■ Metin alıntısı ■
>>
Türkiye'nin en iyi haber sitesi
ERDAL ŞAFAK

NATO'da yeni dönem

NATO'nun yeni Genel Sekreteri Anders Fogh Rasmussen (Danimarka eski Başbakanı) dün görevi resmen selefi Jaap de Hoop Scheffer'den devraldı.
Rasmussen koltuğuna oturdu ama onun bu makama getirilmesine karşılık Türkiye'ye verilen sözler, aradan üç ay geçmesine rağmen tutulmadı. Ne NATO genel sekreter yardımcılıklarından birine bir Türk atandı, ne de askeri kanadın yüksek pozisyonlarından birine bir Türk general seçildi...
Rasmussen'in yapabildiği tek jest, özel kalem müdürlüğüne Danimarka'nın Ankara Büyükelçisi Jesper Vahr'ı getirmesi oldu.
<<
■ Alıntılanan veriler ■
>>
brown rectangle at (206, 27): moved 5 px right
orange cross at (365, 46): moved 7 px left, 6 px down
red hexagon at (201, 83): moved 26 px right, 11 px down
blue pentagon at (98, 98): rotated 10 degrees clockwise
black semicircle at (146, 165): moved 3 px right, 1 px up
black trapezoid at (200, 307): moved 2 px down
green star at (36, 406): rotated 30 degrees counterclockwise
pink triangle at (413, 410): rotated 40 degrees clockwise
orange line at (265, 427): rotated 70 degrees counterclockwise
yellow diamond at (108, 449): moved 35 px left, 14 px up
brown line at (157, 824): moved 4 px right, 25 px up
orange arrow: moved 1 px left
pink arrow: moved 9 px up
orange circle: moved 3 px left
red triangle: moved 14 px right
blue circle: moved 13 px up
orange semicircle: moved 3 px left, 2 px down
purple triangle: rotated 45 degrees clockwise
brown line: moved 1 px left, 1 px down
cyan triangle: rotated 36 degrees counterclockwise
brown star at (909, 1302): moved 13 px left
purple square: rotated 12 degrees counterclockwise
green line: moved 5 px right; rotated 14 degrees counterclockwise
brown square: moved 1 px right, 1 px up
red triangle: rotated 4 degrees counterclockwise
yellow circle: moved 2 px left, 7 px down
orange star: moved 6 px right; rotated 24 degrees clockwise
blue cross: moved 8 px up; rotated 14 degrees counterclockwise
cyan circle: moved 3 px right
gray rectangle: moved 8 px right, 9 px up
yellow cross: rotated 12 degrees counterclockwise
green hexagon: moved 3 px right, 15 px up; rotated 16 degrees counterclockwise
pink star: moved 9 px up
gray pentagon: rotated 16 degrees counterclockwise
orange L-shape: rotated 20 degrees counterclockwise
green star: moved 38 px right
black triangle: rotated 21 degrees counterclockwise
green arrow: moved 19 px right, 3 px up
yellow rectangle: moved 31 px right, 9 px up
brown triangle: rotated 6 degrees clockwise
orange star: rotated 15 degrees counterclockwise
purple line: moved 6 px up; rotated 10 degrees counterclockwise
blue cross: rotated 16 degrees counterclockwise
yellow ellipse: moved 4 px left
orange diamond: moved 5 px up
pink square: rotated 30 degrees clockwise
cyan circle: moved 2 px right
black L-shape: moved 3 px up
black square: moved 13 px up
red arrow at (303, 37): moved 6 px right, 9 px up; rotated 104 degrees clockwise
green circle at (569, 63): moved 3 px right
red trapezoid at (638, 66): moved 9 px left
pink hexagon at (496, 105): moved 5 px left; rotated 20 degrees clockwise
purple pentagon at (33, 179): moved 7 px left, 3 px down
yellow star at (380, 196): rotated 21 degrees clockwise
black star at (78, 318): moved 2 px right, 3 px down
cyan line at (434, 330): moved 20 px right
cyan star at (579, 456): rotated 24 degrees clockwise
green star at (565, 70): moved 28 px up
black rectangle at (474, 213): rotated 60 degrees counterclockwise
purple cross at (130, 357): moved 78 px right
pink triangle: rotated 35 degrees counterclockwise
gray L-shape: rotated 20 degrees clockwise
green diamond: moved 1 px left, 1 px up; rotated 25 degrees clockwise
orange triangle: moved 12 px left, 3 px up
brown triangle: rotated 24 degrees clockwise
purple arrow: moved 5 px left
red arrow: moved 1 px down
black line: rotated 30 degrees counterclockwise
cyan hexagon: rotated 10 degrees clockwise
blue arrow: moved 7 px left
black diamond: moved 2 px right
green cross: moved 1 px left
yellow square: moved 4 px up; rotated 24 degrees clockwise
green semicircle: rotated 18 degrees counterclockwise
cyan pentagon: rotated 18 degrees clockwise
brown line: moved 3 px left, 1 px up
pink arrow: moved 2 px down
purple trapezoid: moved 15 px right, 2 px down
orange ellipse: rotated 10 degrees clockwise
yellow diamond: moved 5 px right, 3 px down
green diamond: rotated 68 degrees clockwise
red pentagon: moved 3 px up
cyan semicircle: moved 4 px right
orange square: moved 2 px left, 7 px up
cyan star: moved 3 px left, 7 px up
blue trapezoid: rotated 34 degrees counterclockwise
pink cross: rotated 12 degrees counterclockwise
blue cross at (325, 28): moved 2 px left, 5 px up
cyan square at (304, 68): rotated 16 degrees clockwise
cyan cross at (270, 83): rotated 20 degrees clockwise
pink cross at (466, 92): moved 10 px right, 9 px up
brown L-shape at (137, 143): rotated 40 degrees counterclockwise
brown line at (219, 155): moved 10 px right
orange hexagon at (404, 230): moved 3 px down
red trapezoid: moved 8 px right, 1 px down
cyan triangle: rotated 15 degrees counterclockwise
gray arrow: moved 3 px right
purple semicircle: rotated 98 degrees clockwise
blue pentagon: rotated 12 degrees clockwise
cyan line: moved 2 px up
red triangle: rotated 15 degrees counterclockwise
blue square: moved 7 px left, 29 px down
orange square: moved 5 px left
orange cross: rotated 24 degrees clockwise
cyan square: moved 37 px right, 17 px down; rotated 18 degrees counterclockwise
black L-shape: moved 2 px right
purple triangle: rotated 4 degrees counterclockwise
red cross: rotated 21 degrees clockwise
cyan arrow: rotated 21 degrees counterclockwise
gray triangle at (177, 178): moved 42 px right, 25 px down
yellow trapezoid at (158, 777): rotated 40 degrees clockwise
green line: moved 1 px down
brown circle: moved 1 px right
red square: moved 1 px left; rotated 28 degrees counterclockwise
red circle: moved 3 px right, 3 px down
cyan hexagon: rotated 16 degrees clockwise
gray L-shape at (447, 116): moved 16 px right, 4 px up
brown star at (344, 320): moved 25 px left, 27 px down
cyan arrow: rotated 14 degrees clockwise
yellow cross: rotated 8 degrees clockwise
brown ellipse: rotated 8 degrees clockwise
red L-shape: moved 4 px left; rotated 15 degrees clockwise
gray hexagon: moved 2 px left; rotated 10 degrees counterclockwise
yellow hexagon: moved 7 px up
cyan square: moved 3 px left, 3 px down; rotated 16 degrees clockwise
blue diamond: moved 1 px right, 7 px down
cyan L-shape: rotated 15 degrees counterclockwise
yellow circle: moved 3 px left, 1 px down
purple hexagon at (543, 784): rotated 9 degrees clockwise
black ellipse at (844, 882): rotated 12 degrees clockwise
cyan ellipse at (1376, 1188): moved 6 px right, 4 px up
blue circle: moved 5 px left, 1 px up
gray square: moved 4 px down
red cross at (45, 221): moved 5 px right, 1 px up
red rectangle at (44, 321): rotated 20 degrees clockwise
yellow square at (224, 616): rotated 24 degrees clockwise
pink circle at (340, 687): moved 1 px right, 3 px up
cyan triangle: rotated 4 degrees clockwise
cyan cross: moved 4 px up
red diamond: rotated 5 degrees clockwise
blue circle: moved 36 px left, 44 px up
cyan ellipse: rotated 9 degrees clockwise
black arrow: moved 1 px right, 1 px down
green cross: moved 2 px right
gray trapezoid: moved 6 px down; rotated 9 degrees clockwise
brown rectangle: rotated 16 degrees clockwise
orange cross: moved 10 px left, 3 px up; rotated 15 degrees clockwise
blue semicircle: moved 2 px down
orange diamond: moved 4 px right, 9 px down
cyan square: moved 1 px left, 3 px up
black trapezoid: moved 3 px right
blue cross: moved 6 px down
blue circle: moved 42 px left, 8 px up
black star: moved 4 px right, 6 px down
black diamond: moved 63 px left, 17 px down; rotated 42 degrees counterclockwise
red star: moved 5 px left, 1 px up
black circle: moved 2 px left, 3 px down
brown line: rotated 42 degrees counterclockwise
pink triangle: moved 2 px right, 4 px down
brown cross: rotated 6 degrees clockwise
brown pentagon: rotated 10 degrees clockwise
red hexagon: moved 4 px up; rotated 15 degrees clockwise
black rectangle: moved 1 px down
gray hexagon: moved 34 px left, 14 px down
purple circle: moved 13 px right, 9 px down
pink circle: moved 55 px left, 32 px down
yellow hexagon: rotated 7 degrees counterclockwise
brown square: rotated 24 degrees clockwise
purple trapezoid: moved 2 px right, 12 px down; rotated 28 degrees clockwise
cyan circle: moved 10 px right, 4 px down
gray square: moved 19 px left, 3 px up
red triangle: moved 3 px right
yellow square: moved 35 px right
<<
■ Belirtilen sorun 1 ■
NATO hakkındaki yazıya göre Rasmussen genel sekreterlik görevini kimden devraldı?
■ Belirtilen sorun 2 ■
NATO hakkındaki yazıda "Türkiye'nin en iyi" ile "Hoop Scheffer'den devraldı." arasındaki kısmı, bu ifadeler de dahil olmak üzere aynen yazın.

■ Yanıt 1 ■
Jaap de Hoop Scheffer'den.

■ Yanıt 2 ■
Türkiye'nin en iyi haber sitesi
ERDAL ŞAFAK

NATO'da yeni dönem

NATO'nun yeni Genel Sekreteri Anders Fogh Rasmussen (Danimarka eski Başbakanı) dün görevi resmen selefi Jaap de Hoop Scheffer'den devraldı.